Bagikan:
Bagikan:
Eduwara.com, JOGJA – Untuk keenam kalinya, Universitas Muhammadiyah Yogyakarta (UMY) menyelenggarakan UMY International Graduate Conference (UMYGrace). Ajang tahunan ini menegaskan kembali peran UMY sebagai pusat kolaborasi akademik internasional.
Berlangsung pada Kamis (21/8/2025), konferensi akademik UMYGrace 2025 ini berhasil menjaring 149 naskah ilmiah dari 17 negara dan menghadirkan ratusan peserta dari berbagai negara.
“Forum ini memperkuat jembatan ilmu pengetahuan lintas disiplin sekaligus mendorong kolaborasi riset global, dengan menyoroti peran Generasi Z sebagai agen transformasi di tengah dinamika dan tantangan dunia,” kata Wakil Rektor Bidang Sumber Daya UMY, Dyah Mutiarin.
Mutiarin menegaskan Generasi Z dengan karakter kreatif, adaptif, dan inovatif memiliki peran strategis dalam menjawab krisis global. Seperti diketahui, dunia tengah menghadapi tantangan besar, mulai dari krisis energi, perubahan iklim, transformasi digital, hingga kesehatan global.
“Konferensi ini bukan hanya ajang berbagi ilmu, tetapi juga sarana strategis untuk membangun kolaborasi riset internasional dan mencetak generasi akademisi yang mampu berkiprah secara global,” katanya.
UMYGrace 2025 mengusung empat fokus utama, yakni teknologi, energi terbarukan, ilmu kesehatan, dan kebijakan publik. Keempat bidang ini menjadi ruang diskusi tentang isu-isu global seperti transisi energi, kesehatan masyarakat, transformasi digital, dan dinamika kebijakan publik.
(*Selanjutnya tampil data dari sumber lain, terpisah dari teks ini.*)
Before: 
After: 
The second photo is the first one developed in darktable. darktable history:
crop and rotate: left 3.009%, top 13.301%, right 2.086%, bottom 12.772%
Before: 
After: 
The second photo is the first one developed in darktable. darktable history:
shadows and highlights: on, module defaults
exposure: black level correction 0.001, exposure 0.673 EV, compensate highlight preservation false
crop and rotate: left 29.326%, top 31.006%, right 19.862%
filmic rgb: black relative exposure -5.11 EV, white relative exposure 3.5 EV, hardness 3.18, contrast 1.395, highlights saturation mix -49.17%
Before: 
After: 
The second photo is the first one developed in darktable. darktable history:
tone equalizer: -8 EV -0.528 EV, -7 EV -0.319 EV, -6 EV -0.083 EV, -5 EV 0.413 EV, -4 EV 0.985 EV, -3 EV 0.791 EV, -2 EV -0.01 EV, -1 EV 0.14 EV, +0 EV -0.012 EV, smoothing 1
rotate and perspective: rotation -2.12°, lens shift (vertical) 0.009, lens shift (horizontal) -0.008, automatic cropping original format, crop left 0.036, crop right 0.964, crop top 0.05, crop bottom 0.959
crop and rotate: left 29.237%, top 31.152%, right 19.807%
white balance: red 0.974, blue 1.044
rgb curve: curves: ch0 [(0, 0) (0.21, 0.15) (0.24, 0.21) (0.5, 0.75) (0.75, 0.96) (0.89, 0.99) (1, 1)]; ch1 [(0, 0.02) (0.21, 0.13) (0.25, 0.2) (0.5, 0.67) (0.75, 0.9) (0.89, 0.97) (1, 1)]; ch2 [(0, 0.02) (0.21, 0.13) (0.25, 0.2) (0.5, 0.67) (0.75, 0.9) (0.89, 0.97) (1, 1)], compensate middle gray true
Dengan pendekatan multidisipliner, forum ini tidak hanya mempertemukan ide-ide segar, tetapi juga melahirkan sinergi lintas ilmu yang relevan bagi keberlanjutan dunia. UMYGrace sekaligus meningkatkan minat terhadap kolaborasi riset lintas negara.
Tidak hanya dari kalangan akademisi, kegiatan ini juga melibatkan praktisi, mahasiswa, dan peneliti muda yang antusias membangun jejaring penelitian bersama.
Peneliti Muda
Dalam laporannya, Chairperson UMYGrace 2025, Yessi Jusman, menegaskan forum ini telah menjadi ruang penting bagi para peneliti muda. UMYGrace juga wadah yang tidak hanya menekankan publikasi ilmiah, tetapi juga menghidupkan diskusi kritis dan kolaborasi internasional.
“Keberlangsungan konferensi ini mencerminkan konsistensi UMY dalam memberikan kontribusi nyata terhadap pengembangan ilmu pengetahuan global,” tuturnya.
Sementara itu, keynote speaker pertama dosen Farmasi FKIK UMY, RR Sabtanti Harimurti, menyoroti proses penemuan obat (drug discovery) yang disebutnya menjadi salah satu bidang riset yang krusial dalam menjawab kompleksitas tantangan kesehatan global.
“Urgensi ini semakin relevan di tengah kemunculan berbagai penyakit baru, meskipun proses penemuan hingga obat dapat digunakan pasien membutuhkan waktu sangat panjang, bahkan bisa mencapai belasan tahun,” ucapnya.
Menurut Sabtanti, ada setidaknya enam alasan utama mengapa riset penemuan obat baru tidak bisa berhenti. Pertama, munculnya penyakit baru seperti COVID-19 yang hingga kini belum memiliki obat definitif.
Kedua, masalah resistensi antibiotik akibat penggunaan yang tidak tepat, yang mendorong penemuan antibakteri baru. Ketiga, kebutuhan terapi bagi penyakit dengan risiko pengobatan tinggi, seperti kanker.
Keempat, meningkatnya prevalensi penyakit kronis seperti diabetes dan jantung. Kelima, berkembangnya kebutuhan personalized medicine yang menyesuaikan terapi dengan faktor genetik individu. Keenam, masih adanya penyakit yang belum memiliki terapi efektif (unmet medical needs).